The dividend collar strategy has the same aim as the dividend capture strategy, with several differences in the setup. While both are focused on the acquisition of the underlying company’s dividend, the dividend collar has the additional aim of protecting the position from any downside that might occur before the dividend is paid.
The dividend collar is therefore generally employed in a situation where the underlying security is already owned, whereas dividend capture is initiated just a day before the stock goes ex-dividend.
Who Should Consider It?
The dividend collar strategy makes perfect sense for stockholders who have just seen their shares surge dramatically and suspect there may be a near-term retreat – but who still want to pocket the upcoming dividend.
Before we look at a case study of the dividend collar in action, one more key point. The collar’s expiry must be set beyond the ex-dividend date of the shares. Otherwise, the shares might be called away and the dividend lost, negating entirely the purpose of the strategy.

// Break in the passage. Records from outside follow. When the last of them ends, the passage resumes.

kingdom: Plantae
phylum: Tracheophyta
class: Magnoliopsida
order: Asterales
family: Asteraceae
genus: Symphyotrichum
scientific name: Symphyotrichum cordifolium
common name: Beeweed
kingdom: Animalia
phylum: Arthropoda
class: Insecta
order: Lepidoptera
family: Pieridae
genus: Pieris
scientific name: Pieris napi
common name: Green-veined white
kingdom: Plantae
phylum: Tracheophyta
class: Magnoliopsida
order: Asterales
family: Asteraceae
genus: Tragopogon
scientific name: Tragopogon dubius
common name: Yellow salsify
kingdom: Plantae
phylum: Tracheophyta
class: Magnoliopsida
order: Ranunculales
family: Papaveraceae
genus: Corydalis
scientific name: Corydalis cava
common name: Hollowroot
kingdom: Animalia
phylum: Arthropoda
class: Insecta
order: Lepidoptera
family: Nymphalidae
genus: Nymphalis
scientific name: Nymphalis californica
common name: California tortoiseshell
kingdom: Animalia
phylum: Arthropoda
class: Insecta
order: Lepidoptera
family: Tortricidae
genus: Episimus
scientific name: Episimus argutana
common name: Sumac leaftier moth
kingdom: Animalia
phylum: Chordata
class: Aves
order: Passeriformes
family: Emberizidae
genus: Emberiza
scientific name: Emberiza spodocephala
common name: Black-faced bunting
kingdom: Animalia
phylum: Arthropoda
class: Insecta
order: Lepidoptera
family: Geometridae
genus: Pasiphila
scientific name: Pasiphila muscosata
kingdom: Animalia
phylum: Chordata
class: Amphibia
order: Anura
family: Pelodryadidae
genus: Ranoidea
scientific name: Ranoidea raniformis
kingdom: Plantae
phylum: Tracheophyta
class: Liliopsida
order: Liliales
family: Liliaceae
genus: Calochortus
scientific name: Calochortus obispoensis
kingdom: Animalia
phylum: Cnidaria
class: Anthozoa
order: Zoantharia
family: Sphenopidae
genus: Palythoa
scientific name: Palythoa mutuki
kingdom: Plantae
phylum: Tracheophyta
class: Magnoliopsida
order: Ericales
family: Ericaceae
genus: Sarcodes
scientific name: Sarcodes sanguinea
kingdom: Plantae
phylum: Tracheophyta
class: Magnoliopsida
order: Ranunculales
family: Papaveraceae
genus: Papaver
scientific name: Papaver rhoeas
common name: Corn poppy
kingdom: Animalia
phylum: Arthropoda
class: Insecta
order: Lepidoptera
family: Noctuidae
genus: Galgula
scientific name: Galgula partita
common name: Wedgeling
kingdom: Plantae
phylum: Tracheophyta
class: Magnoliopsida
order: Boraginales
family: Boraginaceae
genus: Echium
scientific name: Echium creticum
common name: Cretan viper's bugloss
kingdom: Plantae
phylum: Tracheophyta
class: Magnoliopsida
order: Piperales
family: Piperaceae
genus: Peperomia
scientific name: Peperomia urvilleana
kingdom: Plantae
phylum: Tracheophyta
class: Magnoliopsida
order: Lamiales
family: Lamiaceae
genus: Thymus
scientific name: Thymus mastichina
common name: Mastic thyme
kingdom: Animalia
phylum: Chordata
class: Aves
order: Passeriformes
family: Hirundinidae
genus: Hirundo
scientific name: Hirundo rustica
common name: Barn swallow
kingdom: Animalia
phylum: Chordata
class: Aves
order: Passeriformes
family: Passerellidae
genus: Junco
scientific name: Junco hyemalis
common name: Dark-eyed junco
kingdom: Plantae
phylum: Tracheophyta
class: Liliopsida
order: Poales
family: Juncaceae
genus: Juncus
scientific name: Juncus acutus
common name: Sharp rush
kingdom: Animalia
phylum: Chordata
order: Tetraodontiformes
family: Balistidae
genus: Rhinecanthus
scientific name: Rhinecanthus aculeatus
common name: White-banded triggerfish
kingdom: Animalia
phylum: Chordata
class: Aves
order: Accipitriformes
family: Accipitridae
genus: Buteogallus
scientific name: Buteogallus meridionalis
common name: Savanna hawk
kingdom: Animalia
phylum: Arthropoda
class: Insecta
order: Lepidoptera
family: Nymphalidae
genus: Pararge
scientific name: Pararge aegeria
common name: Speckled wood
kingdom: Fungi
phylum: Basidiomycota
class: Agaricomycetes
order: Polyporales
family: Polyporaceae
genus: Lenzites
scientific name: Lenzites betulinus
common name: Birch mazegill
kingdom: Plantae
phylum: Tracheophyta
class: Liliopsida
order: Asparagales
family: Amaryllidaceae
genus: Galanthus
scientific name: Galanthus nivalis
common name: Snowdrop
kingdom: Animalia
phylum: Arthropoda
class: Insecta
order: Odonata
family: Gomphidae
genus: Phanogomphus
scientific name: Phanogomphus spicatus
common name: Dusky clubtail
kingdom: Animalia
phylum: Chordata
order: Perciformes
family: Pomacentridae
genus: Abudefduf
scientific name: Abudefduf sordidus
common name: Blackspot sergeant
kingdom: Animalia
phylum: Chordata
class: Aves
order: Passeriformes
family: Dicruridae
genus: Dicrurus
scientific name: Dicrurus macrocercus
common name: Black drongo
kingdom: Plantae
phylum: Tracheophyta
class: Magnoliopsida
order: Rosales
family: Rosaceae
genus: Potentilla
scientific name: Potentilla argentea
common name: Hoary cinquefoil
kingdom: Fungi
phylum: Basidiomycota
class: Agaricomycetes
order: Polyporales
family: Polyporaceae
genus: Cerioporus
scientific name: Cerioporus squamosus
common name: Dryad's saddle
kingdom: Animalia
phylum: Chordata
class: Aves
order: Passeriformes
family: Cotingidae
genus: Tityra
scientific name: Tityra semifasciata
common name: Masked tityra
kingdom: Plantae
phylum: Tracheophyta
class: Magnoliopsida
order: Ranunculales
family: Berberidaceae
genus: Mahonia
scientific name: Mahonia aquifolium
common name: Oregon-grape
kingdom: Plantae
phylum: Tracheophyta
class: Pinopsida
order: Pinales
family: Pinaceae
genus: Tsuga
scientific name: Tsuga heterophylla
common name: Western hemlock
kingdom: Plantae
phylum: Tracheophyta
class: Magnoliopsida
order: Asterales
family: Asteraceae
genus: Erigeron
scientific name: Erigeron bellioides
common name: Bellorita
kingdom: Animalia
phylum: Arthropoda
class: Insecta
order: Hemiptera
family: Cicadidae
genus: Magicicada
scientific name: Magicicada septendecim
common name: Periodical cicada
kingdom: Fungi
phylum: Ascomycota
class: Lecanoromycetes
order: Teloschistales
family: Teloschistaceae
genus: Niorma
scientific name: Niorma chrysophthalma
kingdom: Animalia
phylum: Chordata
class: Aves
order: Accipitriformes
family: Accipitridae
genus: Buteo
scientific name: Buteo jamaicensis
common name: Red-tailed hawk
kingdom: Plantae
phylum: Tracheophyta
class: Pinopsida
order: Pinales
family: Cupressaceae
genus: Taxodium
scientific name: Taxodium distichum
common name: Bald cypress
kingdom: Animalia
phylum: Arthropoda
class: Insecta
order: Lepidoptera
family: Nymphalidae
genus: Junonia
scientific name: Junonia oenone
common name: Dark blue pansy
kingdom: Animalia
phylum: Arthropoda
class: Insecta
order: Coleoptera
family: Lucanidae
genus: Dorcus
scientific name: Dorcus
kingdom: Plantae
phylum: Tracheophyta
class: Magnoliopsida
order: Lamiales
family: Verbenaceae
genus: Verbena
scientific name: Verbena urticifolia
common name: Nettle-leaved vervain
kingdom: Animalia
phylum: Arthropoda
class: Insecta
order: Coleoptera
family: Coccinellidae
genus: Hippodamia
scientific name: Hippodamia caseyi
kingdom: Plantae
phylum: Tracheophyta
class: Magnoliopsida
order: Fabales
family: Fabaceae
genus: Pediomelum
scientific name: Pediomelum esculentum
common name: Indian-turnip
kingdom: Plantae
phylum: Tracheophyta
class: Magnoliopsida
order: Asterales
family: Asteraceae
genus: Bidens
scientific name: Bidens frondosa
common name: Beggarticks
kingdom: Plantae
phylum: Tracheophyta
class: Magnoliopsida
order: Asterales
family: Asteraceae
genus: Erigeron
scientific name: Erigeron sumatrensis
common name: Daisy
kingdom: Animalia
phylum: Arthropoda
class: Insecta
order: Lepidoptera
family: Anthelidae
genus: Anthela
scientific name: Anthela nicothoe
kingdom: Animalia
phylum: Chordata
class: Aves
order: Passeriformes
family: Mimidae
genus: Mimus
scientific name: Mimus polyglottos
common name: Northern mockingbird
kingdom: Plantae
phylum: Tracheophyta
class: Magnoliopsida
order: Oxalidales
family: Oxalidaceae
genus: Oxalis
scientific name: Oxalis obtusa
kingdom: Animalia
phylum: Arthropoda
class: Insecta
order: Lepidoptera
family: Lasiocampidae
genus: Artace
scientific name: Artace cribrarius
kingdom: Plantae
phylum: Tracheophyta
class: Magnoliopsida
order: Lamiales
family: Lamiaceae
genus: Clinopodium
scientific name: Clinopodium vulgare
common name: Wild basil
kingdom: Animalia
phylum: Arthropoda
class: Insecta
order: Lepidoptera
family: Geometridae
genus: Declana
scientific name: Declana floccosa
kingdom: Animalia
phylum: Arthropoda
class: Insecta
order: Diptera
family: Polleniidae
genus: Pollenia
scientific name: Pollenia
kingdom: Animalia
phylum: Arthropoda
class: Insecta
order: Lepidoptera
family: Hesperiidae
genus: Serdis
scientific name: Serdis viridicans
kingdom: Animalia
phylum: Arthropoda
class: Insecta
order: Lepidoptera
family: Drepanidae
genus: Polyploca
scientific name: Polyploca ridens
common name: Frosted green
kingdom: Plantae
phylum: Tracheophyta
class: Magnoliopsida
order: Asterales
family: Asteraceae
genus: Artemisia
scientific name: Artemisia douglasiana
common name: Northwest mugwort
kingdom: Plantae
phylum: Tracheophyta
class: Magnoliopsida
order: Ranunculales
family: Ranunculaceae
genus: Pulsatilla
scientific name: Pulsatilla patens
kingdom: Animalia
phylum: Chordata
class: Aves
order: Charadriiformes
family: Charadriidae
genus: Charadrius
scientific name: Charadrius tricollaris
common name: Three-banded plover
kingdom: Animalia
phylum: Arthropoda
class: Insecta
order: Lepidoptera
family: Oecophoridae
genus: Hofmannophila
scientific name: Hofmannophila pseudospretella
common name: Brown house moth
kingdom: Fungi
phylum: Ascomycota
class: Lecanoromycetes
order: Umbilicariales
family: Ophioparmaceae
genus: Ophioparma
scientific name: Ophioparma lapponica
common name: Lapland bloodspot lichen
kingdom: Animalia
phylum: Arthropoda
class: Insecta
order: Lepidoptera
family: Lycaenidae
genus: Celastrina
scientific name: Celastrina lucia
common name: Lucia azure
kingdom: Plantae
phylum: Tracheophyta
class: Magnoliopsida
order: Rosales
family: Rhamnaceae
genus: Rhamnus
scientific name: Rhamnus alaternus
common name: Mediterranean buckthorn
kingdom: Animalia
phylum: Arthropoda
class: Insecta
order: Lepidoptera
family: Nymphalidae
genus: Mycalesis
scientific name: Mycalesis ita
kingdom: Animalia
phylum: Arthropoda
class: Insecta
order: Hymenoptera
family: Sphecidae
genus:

Have a look now at a chart of DuPont (NYSE: DD):
You own 500 shares of DuPont stock, but after a gain of over 40% in just two months, you worry that some enthusiastic profit-taking might be at hand. You wouldn’t mind cashing out, but you hate to miss the next dividend payout – a very sweet $1.05 per share payable to shareholders of record on Jan. 14, still two months away (red circle).
By the end of November, the tension is overwhelming. With the stock trading sideways and looking ripe for a tumble (green circle), you decide to write a dividend collar, allowing a little more upside for the shares while holding onto nearly all your current gains and securing the January dividend.
Costing the Collar
With the shares at $67, you buy five protective January 67 puts for $3.10 each and offset the cost with the sale of five January 68 calls for $3 apiece. Total debit on the trade is $50 ([$0.10 x 5] x 100) to insure all your shares. You’re also sure to check that the options expire after the ex-dividend date (blue circle).
And before long the market proves you right!
The stock pops higher for just a few days, then trails off strongly all the way to $53 at expiry. The calls expire worthless, but the puts kick in handsomely, rewarding you with $7,000 ([$67 – $53] x 5 x 100). That offsets the same decline in the share price of $14, for which you suffer a loss of $7,000. You close out both and walk away happy that you achieved all your goals.
In the final tally, you have:
- A loss of $50 for setting the trade; and
- A gain of $525 from the dividend, secured just days before the options expire and the shares are sold.
Had the stock continued to move higher through expiry, you would have been rewarded with a maximum gain of $500 ([$68 – $67] x 5 x 100), after which the short call would have kicked in to call away the shares. Along with the $525 received from the dividend, less the cost of the trade ($50), your net gain would have been $975.
Recap: Dividend collars allow full downside protection, limited upside gains and dividend capture, all at little to no cost.